Kona Gallagher, of TV Squad, praised "Golden Ticket", especially the final act: "Between Michael's face and Dwight's conference call, the last ten minutes of this episode were absolutely golden." Gallagher said the episode returned to "season one levels of Michael Scott stupidity", and particularly liked the way Dwight so readily accepted credit once the golden ticket promotion proved to be a success. Nathan Rabin of The A.V. Club gave "Golden Ticket" an A− grade and particularly praised Steve Carell's Willy Wonka impression and the way Michael tried to distance himself after the promotional idea went bad. Rabin said, "Tonight's episode lacked a certain gravity but it delivered the goods, comedy-wise." He also pointed out that the script was technically illogical in that Michael pretended he did not come up with the golden ticket idea despite the documentary camera crew filming his earlier discussions about it.

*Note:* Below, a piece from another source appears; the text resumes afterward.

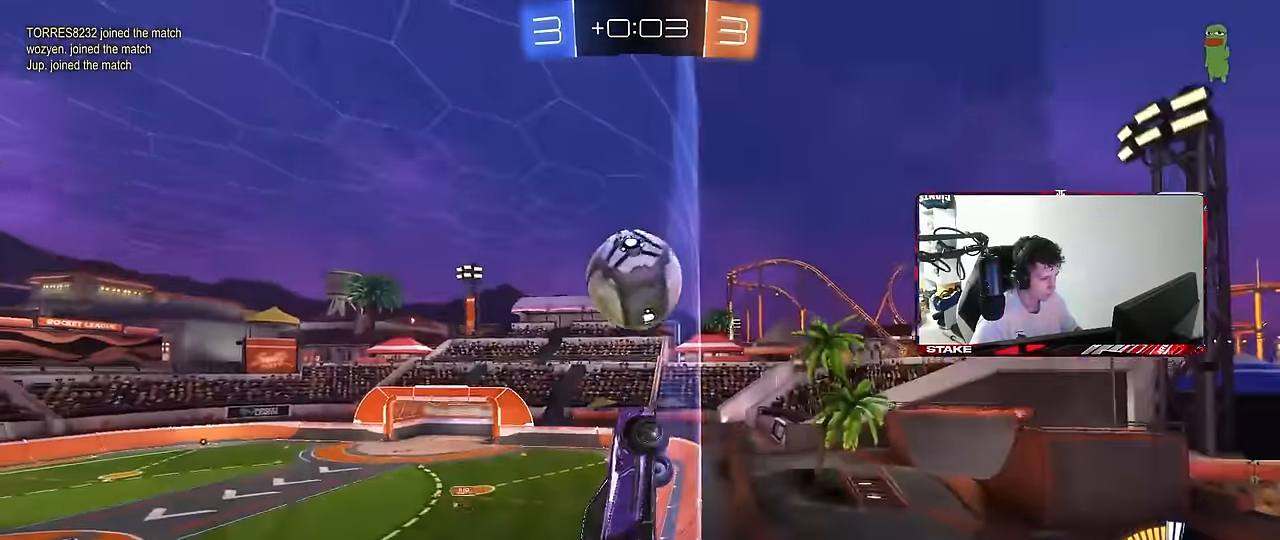
{"keys": ["a", "shift"], "mouse": ["left", "right"], "mouse_move": "left", "events": [[283, "a", "up"], [283, "d", "down"], [283, "mouse_right", "down"], [283, "w", "up"], [333, "d", "up"], [333, "s", "down"], [367, "a", "down"], [367, "shift", "down"], [417, "s", "up"], [467, "mouse_left", "down"]]}
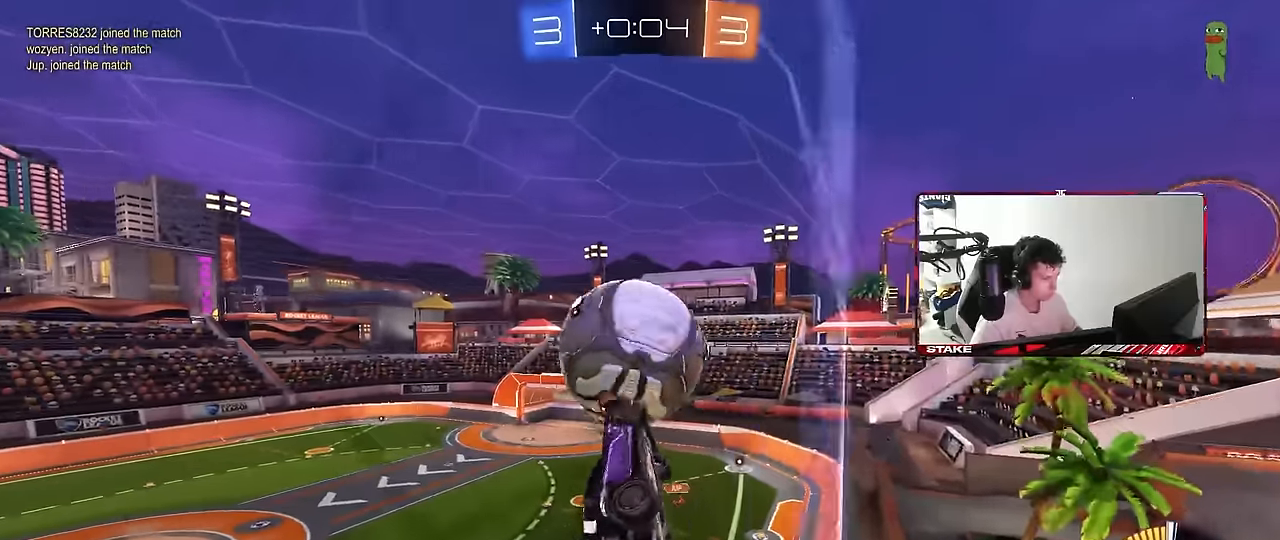
{"keys": ["a", "s", "shift"], "mouse": ["left"], "mouse_move": "down-left", "events": [[67, "mouse_right", "up"], [150, "mouse_left", "up"], [200, "s", "down"], [300, "mouse_left", "down"], [350, "s", "up"], [400, "s", "down"]]}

Entertainment Weekly writer Whitney Pastorek described the episode as "kind of cute tonight, and kind of flat in places, and kind of sad." Pastorek said one of the most interesting aspects of "Golden Ticket" was the relationship between Michael and Dwight: "After their respective failed romances with Holly and Angela, Michael and Dwight may be coming to the awkward realization that the most successful relationship in either of their lives is with one another, and that may be causing a little tension." Travis Fickett of IGN said "Golden Ticket" was a "solid offering", but felt it lacked any big moments and fit too much of a status quo mold he feels other recent episodes had fallen into. Fickett said it was "fun to watch Michael squirm" both when he thought he was in trouble, and when he was robbed credit for his good idea; he also liked when Jim encouraged Dwight not to take the fall for Michael, and when the others in the office rallied around Dwight when David Wallace gave Dwight credit for the success.

Alan Sepinwall, television writer for The Star-Ledger, said Michael acted so "nakedly selfish and unfeeling" that it made the episode unpleasant to watch: "If last week's 'Blood Drive' gave us Michael at his most human and sympathetic, then 'Golden Ticket' showed how a human Michael could also be a monster." However, Sepinwall said he did think the subplot involving Kevin receiving romantic advice was funny and sweet: "Brian Baumgartner's just been aces the last two weeks, and if it hadn't been for this story, I might have found 'Golden Ticket' unbearable." Dan Hopper of VH1's Best Week Ever strongly criticized the episode and the behavior of the characters: "Why was every single character on last night's Willy Wonka episode acting like a complete idiot? Not 'idiot' in the sense that the characters are always dumb and goofy in an amusing way, but 'idiot' as in 'none of these human beings would ever act this way and this is really frustrating to watch?

"Golden Ticket" was voted the eleventh-highest-rated episode out of 26 from the fifth season, according to an episode poll at the fansite OfficeTally; the episode was rated 8.33 out of 10.